Combien de Quichottes aurions-nous aujourd'hui ?
Aventures d'un atelier
Il y a ceux qui croient aux ateliers littéraires et ceux qui n'y croient pas. Je me souviens que lors d'un de ses voyages à La Havane en 2003 - après avoir combattu avec la révolution en raison de l'exécution de trois jeunes hommes qui tentaient de détourner un bateau pour rejoindre la côte de Floride - l'écrivain José Saramago a été invité à Cuba pour donner une série de conférences et présente l'édition cubaine de L'Évangile selon Jésus-Christ. De retour au bercail, c'était la réconciliation parfaite.

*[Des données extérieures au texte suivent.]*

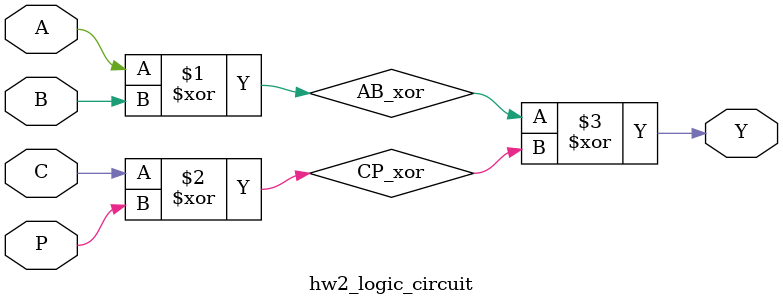
<source format=v>
`timescale 1ns / 1ps

module hw2_logic_circuit( //ÀÎÇ² 3°³¿Í ¾Æ¿ôÇ² 1°³ ¼±¾ð
    input A,
    input B,
    input C,
    input P,
    output Y
);
    // A xor B xor C xor D xor ±¸ÇöÀ» ÀÌ·¸°Ô Çß½À´Ï´Ù
    // Áß°£½ÅÈ£ ¼±¾ð
    wire AB_xor;      // B¿Í CÀÇ AND °á°ú
    wire CP_xor;  // A¿Í BÀÇ º¸¼ö¿Í CÀÇ º¸¼öÀÇ AND °á°ú
    
    // Áß°£½ÅÈ£ °è»ê
    assign AB_xor = A ^ B;
    assign CP_xor = C ^ P;
    
    // ÃÖÁ¾ Ãâ·Â °è»ê
    assign Y = AB_xor ^ CP_xor;
endmodule
</source>
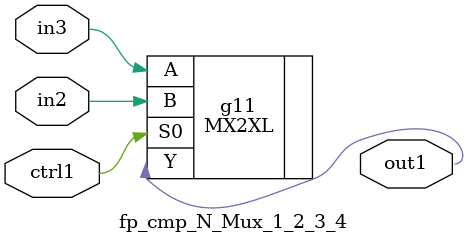
<source format=v>
`timescale 1ps / 1ps


module fp_cmp_N_Mux_1_2_3_4(in3, in2, ctrl1, out1);
  input in3, in2, ctrl1;
  output out1;
  wire in3, in2, ctrl1;
  wire out1;
  MX2XL g11(.A (in3), .B (in2), .S0 (ctrl1), .Y (out1));
endmodule



</source>
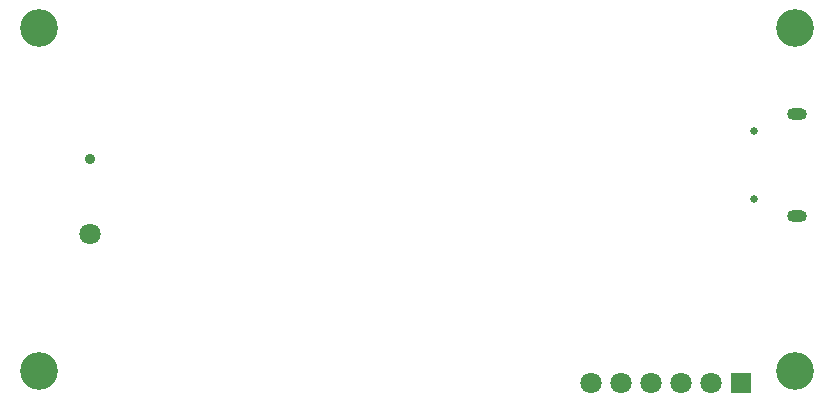
<source format=gbr>
%TF.GenerationSoftware,KiCad,Pcbnew,9.0.6*%
%TF.CreationDate,2026-01-13T17:11:53+01:00*%
%TF.ProjectId,TempWatchtV1,54656d70-5761-4746-9368-7456312e6b69,rev?*%
%TF.SameCoordinates,Original*%
%TF.FileFunction,Soldermask,Bot*%
%TF.FilePolarity,Negative*%
%FSLAX46Y46*%
G04 Gerber Fmt 4.6, Leading zero omitted, Abs format (unit mm)*
G04 Created by KiCad (PCBNEW 9.0.6) date 2026-01-13 17:11:53*
%MOMM*%
%LPD*%
G01*
G04 APERTURE LIST*
%ADD10C,3.200000*%
%ADD11C,1.800000*%
%ADD12C,0.900000*%
%ADD13R,1.800000X1.800000*%
%ADD14C,0.650000*%
%ADD15O,1.700000X1.000000*%
G04 APERTURE END LIST*
D10*
%TO.C,H602*%
X172000000Y-93000000D03*
%TD*%
D11*
%TO.C,CN11*%
X112380000Y-110455348D03*
D12*
X112380000Y-104055348D03*
%TD*%
D10*
%TO.C,H601*%
X108000000Y-93000000D03*
%TD*%
%TO.C,H603*%
X172000000Y-122000000D03*
%TD*%
D13*
%TO.C,H1*%
X167460000Y-123010000D03*
D11*
X164920000Y-123010000D03*
X162380000Y-123010000D03*
X159840000Y-123010000D03*
X157300000Y-123010000D03*
X154760000Y-123010000D03*
%TD*%
D14*
%TO.C,U5*%
X168550000Y-107475000D03*
X168550000Y-101695000D03*
D15*
X172200000Y-108905000D03*
X172200000Y-100265000D03*
%TD*%
D10*
%TO.C,H604*%
X108000000Y-122000000D03*
%TD*%
M02*

</source>
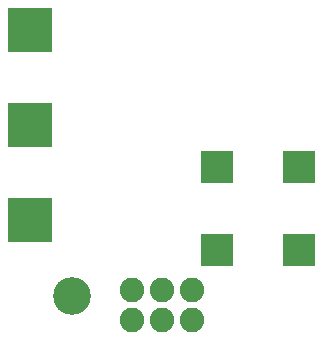
<source format=gbs>
G04 Layer_Color=16711935*
%FSLAX25Y25*%
%MOIN*%
G70*
G01*
G75*
%ADD76C,0.08200*%
%ADD77C,0.12611*%
%ADD78R,0.10642X0.10642*%
%ADD79R,0.14973X0.14579*%
D76*
X-33317Y-88183D02*
D03*
Y-98183D02*
D03*
X-43317Y-88183D02*
D03*
Y-98183D02*
D03*
X-53317Y-88183D02*
D03*
Y-98183D02*
D03*
D77*
X-73417Y-90283D02*
D03*
D78*
X-25097Y-74962D02*
D03*
X2462Y-47403D02*
D03*
Y-74962D02*
D03*
X-25097Y-47403D02*
D03*
D79*
X-87317Y-33183D02*
D03*
Y-64876D02*
D03*
Y-1490D02*
D03*
M02*

</source>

J'étais présent à l'une de ces réunions tenues au Centre de formation littéraire Onelio Jorge Cardoso. Lorsqu'un jeune apprenti lui a demandé si l'auteur primé croyait ou non aux ateliers littéraires, le vieil homme a répondu sans détour : « Je ne crois pas aux ateliers littéraires ! Pour défendre son jugement, il a mentionné le fait que ni Cervantes ni Quevedo n'avaient assisté à des ateliers littéraires. Le jeune homme ni petit ni paresseux, blessé dans sa foi, l'interpelle en lui demandant combien il y aurait de Cervantes si la monarchie avait été donnée pour irriguer la péninsule avec eux. Combien de Quichottes aurions-nous aujourd'hui ? A partir de ce moment, il n'y eut plus de conversation ou quoi que ce soit. Le Centre Onelio Jorge Cardoso contre José Saramago. Un débat stérile, mais que l'auteur a semblé apprécier.
Je suis d'avis que les ateliers ne forment pas des écrivains comme les académies forment des musiciens, des artistes ou des comédiens. Personne qui réussit un atelier littéraire, qu'il soit narratif ou poétique, ne deviendra écrivain. Pour être écrivain, il faut quelque chose de plus. Quelque chose à vous. Un talent spécial que vous possédez ou non.
Cependant, les ateliers sont utiles. Doublement utile, je dirais par expérience.
Connaître les techniques narratives - oui, celles que nous utilisons instinctivement depuis l'époque des cavernes jusqu'à aujourd'hui pour raconter une histoire - facilite d'innombrables ressources inestimables liées à l'écriture. En être conscients est une valeur ajoutée pour soutenir les talents. Le candidat sera mieux préparé à relever les défis de la fiction.
Sans oublier que ce savoir, comme expérience critique, permet une approche plus active de la lecture. Contrairement à un simple lecteur, qui connaît les techniques narratives avec une certaine profondeur, abordera la lecture à partir de points de vue inhabituels, et en fera une expérience plus enrichissante.
Depuis l'espace Quartier Literario, nous mettrons à l'attention des lecteurs des pièces narratives générées par l'atelier littéraire enseigné à Legados ─ un institut visant à enseigner l'espagnol à travers les arts et les cultures latino-américaines. Ce sont des histoires créées à partir d'exercices et de situations qui agissent comme des déclencheurs d'histoires possibles. La thématique est variée, allant de l'érotisme à la pandémie actuelle, en passant par la science-fiction, la terreur, la religion, le fantastique. Les histoires sont également abordées dans des tons et des registres différents, explorant l'humour, le parodique, le tragique par moments.
Travailler avec les membres de l'atelier a été un échange extrêmement enrichissant. Chaque histoire lue ici a fait l'objet d'un débat houleux parmi les participants à l'atelier. Chacune de ces histoires doit être lue pour ce qu'elle était : la fête et l'exorcisme.